В стилизационных ретроспекциях художниками нередко искалась внутренняя связь своего творчества с достойными предшественниками. Так появляются, в частности, новеллы, построенные на скрытых цитатах и реминисценциях из прозы и поэзии Пушкина — одного из кумиров литературы начала века. Стиль повествования «Капитанской дочки» угадывается в «Чертах из жизни моей» Садовского, тонкую стилизацию романа «Дубровский» являет собой «Набег на Барсуковку» Кузмина. Отдельные сюжетные и повествовательные мотивы «Капитанской дочки», а также «Медного всадника» воспроизводит новелла Ауслендера «Туфелька Нелидовой». Сцена приезда Гринева в крепость воскрешена в «Катеньке» А. Толстого. Своеобразный парафраз на тему пушкинского «Анчара» заключен в новелле Сологуба «Отравленный сад», «Сказки о мертвой царевне…» — в его же новелле «Очарование печали». Более того, авторитет Пушкина-прозаика, в высшей степени владевшего тайной лаконичного фабульного повествования, поддерживает в это время и даже в какой-то мере оправдывает возросший интерес писателей к жанру новеллы.

При этом стилизация никогда не являлась полным уходом в прошлое. Изысканные маркизы в припудренных париках, наивные барышни, ожидающие своих женихов, хотя и были анахроничны, на самом деле немало проясняли и в жизни современной.
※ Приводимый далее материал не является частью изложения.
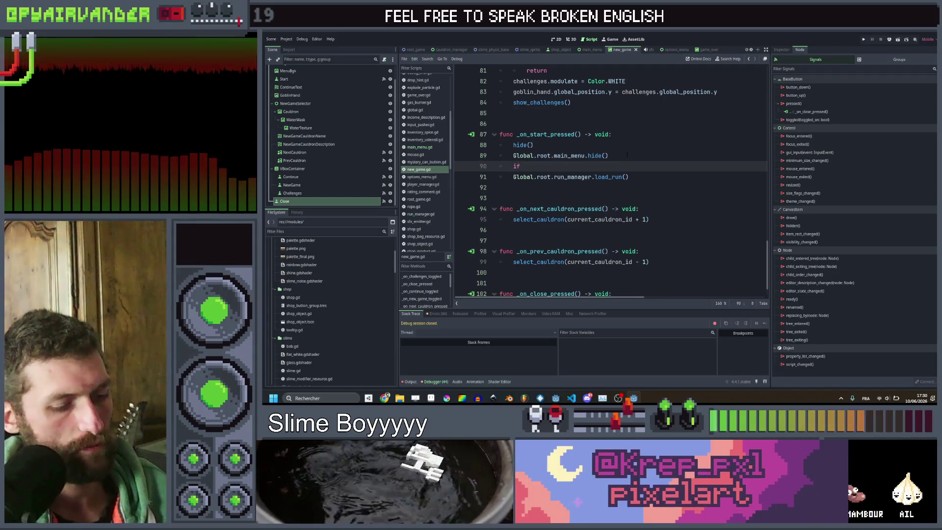
type("ne")
key("Down")
key("Down")
key("Down")
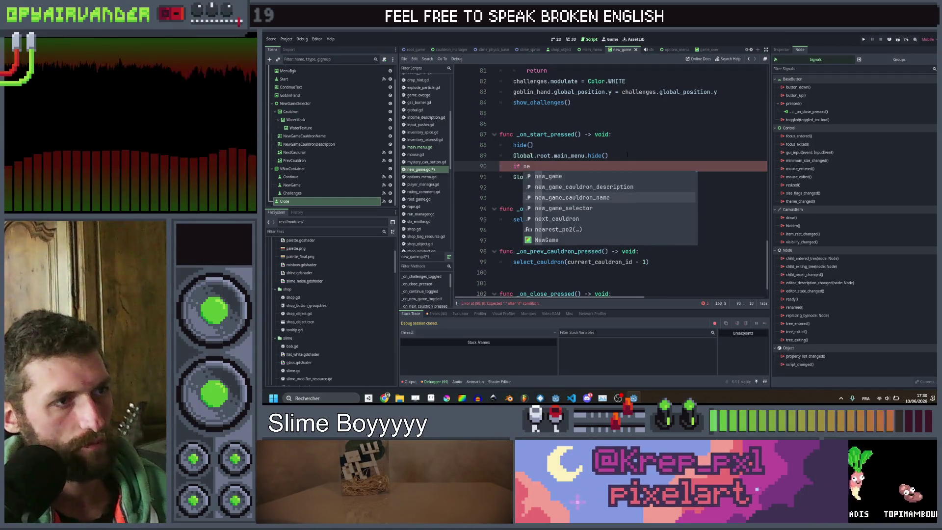
key("Return")
type(".vis")
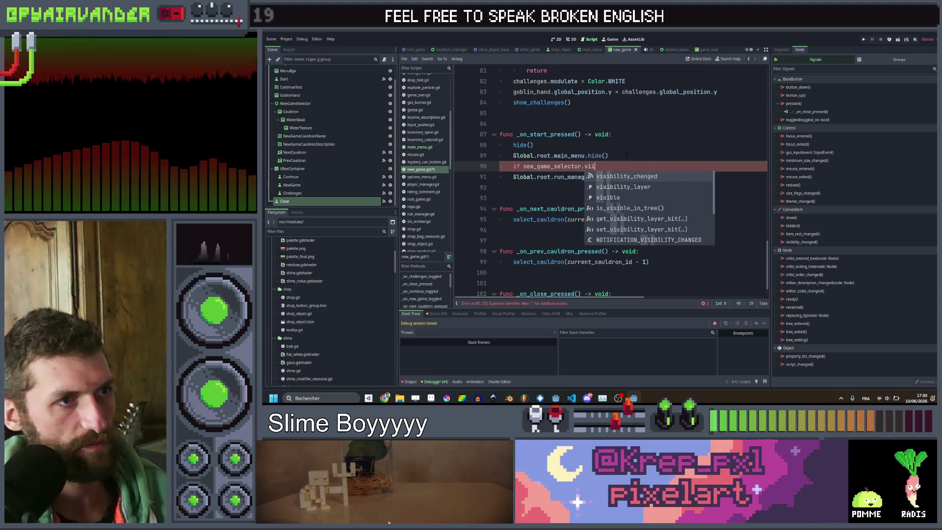
key("Return")
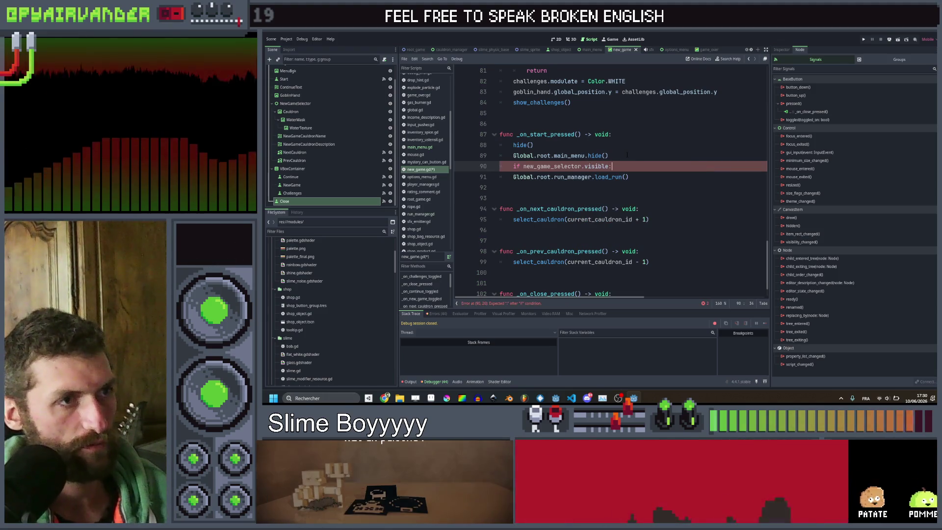
type(":")
key("Return")
key("Return")
type("else:")
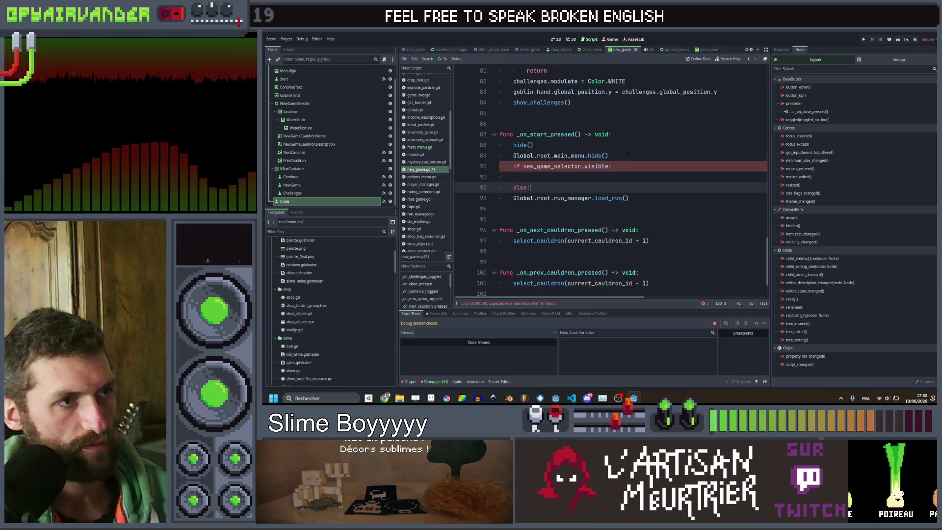
Under the condition, call run_manager.new_run() instead of load_run(), and save the script.
key("Down")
Обращение к теме французской революции давало возможность писателям разобраться в грянувших и грядущих событиях собственно русской истории (соположение русской революции 1905 г., а позже и двух революций 1917 г. с Великой французской буржуазной революцией было характерно для русской общественной мысли). Так, взятие Бастилии в новелле Ауслендера вряд ли мыслится автором лишь как случайная историческая декорация любовного приключения героя. За ним — и недаром в подзаголовке новелла обозначена как «фрагмент» — грядущие потрясения, которые с неизбежностью вторгнутся в судьбу и частную жизнь человека.

Та же мысль, но более отчетливо выраженная, — в новелле Чулкова «Возлюбленный Луизы Жели». И тщетно автор в предисловии к книге лукаво старается отделить свою позицию от оценки якобинского террора наивным французом, у которого герой революции Дантон уводит невесту. Уж слишком современной болью звучат размышления «заурядного» молодого человека, жившего во Франции в конце XVIII в.: «Я согласен, что хорошие слова «свобода, равенство и братство» должны быть начертаны в сердцах патриотов, но постоянная прибавка к ним «или смерть» пугает мое бедное сердце».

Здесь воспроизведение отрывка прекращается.